━━━━━ DATASET EXCERPTS

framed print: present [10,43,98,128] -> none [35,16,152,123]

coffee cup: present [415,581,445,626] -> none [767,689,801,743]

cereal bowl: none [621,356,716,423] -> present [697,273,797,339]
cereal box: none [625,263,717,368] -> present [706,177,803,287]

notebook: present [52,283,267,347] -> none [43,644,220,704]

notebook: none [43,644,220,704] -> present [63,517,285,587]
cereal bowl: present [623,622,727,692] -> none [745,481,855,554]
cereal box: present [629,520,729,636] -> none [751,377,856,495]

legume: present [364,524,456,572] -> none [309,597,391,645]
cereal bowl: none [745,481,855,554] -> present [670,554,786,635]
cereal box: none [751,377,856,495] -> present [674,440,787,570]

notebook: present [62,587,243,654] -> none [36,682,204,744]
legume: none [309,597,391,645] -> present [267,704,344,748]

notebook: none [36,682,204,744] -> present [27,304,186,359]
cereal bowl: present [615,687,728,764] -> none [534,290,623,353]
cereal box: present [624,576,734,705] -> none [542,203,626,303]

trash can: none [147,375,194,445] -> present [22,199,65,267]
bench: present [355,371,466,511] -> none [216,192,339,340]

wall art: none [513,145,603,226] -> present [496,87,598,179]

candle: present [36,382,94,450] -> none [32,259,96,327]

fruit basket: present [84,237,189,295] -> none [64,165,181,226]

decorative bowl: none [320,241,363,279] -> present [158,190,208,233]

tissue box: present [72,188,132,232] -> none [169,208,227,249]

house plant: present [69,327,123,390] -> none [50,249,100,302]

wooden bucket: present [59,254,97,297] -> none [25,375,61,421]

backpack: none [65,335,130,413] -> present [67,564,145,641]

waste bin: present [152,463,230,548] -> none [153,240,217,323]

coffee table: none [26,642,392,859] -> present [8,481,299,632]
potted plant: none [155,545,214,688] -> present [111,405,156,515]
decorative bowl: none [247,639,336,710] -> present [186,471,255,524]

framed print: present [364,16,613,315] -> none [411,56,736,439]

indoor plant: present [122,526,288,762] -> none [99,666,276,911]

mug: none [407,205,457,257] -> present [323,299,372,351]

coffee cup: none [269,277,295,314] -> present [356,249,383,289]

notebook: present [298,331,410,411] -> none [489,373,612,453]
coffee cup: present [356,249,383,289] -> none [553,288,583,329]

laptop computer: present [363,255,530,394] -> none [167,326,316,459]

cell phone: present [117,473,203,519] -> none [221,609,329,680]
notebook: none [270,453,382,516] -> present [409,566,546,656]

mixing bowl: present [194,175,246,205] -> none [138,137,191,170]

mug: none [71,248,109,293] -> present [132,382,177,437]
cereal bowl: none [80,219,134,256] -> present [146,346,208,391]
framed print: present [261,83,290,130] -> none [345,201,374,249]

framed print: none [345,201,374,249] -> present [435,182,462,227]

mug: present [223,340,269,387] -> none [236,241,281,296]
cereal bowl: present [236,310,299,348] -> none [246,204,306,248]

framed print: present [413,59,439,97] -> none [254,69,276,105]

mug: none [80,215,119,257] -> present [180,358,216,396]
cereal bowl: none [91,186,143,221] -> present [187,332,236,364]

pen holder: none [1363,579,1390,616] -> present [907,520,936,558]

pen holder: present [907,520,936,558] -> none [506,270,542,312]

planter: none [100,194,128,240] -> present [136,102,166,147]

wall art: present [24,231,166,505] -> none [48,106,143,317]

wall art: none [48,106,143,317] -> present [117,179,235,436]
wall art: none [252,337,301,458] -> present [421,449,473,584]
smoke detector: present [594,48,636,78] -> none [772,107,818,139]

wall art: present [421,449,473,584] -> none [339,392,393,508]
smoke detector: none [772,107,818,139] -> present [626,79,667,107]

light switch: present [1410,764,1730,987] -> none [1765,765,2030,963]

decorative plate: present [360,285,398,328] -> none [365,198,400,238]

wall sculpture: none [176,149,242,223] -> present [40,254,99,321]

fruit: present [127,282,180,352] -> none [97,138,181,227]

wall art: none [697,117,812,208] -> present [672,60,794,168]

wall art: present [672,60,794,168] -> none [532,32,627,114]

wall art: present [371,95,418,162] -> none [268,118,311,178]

━━━━━━━━━━

[WORK TO COMPLETE]: Write the entries out a second time. Match them exactly.

[EXERCISE RESPONSE]:
framed print: present [10,43,98,128] -> none [35,16,152,123]

coffee cup: present [415,581,445,626] -> none [767,689,801,743]

cereal bowl: none [621,356,716,423] -> present [697,273,797,339]
cereal box: none [625,263,717,368] -> present [706,177,803,287]

notebook: present [52,283,267,347] -> none [43,644,220,704]

notebook: none [43,644,220,704] -> present [63,517,285,587]
cereal bowl: present [623,622,727,692] -> none [745,481,855,554]
cereal box: present [629,520,729,636] -> none [751,377,856,495]

legume: present [364,524,456,572] -> none [309,597,391,645]
cereal bowl: none [745,481,855,554] -> present [670,554,786,635]
cereal box: none [751,377,856,495] -> present [674,440,787,570]

notebook: present [62,587,243,654] -> none [36,682,204,744]
legume: none [309,597,391,645] -> present [267,704,344,748]

notebook: none [36,682,204,744] -> present [27,304,186,359]
cereal bowl: present [615,687,728,764] -> none [534,290,623,353]
cereal box: present [624,576,734,705] -> none [542,203,626,303]

trash can: none [147,375,194,445] -> present [22,199,65,267]
bench: present [355,371,466,511] -> none [216,192,339,340]

wall art: none [513,145,603,226] -> present [496,87,598,179]

candle: present [36,382,94,450] -> none [32,259,96,327]

fruit basket: present [84,237,189,295] -> none [64,165,181,226]

decorative bowl: none [320,241,363,279] -> present [158,190,208,233]

tissue box: present [72,188,132,232] -> none [169,208,227,249]

house plant: present [69,327,123,390] -> none [50,249,100,302]

wooden bucket: present [59,254,97,297] -> none [25,375,61,421]

backpack: none [65,335,130,413] -> present [67,564,145,641]

waste bin: present [152,463,230,548] -> none [153,240,217,323]

coffee table: none [26,642,392,859] -> present [8,481,299,632]
potted plant: none [155,545,214,688] -> present [111,405,156,515]
decorative bowl: none [247,639,336,710] -> present [186,471,255,524]

framed print: present [364,16,613,315] -> none [411,56,736,439]

indoor plant: present [122,526,288,762] -> none [99,666,276,911]

mug: none [407,205,457,257] -> present [323,299,372,351]

coffee cup: none [269,277,295,314] -> present [356,249,383,289]

notebook: present [298,331,410,411] -> none [489,373,612,453]
coffee cup: present [356,249,383,289] -> none [553,288,583,329]

laptop computer: present [363,255,530,394] -> none [167,326,316,459]

cell phone: present [117,473,203,519] -> none [221,609,329,680]
notebook: none [270,453,382,516] -> present [409,566,546,656]

mixing bowl: present [194,175,246,205] -> none [138,137,191,170]

mug: none [71,248,109,293] -> present [132,382,177,437]
cereal bowl: none [80,219,134,256] -> present [146,346,208,391]
framed print: present [261,83,290,130] -> none [345,201,374,249]

framed print: none [345,201,374,249] -> present [435,182,462,227]

mug: present [223,340,269,387] -> none [236,241,281,296]
cereal bowl: present [236,310,299,348] -> none [246,204,306,248]

framed print: present [413,59,439,97] -> none [254,69,276,105]

mug: none [80,215,119,257] -> present [180,358,216,396]
cereal bowl: none [91,186,143,221] -> present [187,332,236,364]

pen holder: none [1363,579,1390,616] -> present [907,520,936,558]

pen holder: present [907,520,936,558] -> none [506,270,542,312]

planter: none [100,194,128,240] -> present [136,102,166,147]

wall art: present [24,231,166,505] -> none [48,106,143,317]

wall art: none [48,106,143,317] -> present [117,179,235,436]
wall art: none [252,337,301,458] -> present [421,449,473,584]
smoke detector: present [594,48,636,78] -> none [772,107,818,139]

wall art: present [421,449,473,584] -> none [339,392,393,508]
smoke detector: none [772,107,818,139] -> present [626,79,667,107]

light switch: present [1410,764,1730,987] -> none [1765,765,2030,963]

decorative plate: present [360,285,398,328] -> none [365,198,400,238]

wall sculpture: none [176,149,242,223] -> present [40,254,99,321]

fruit: present [127,282,180,352] -> none [97,138,181,227]

wall art: none [697,117,812,208] -> present [672,60,794,168]

wall art: present [672,60,794,168] -> none [532,32,627,114]

wall art: present [371,95,418,162] -> none [268,118,311,178]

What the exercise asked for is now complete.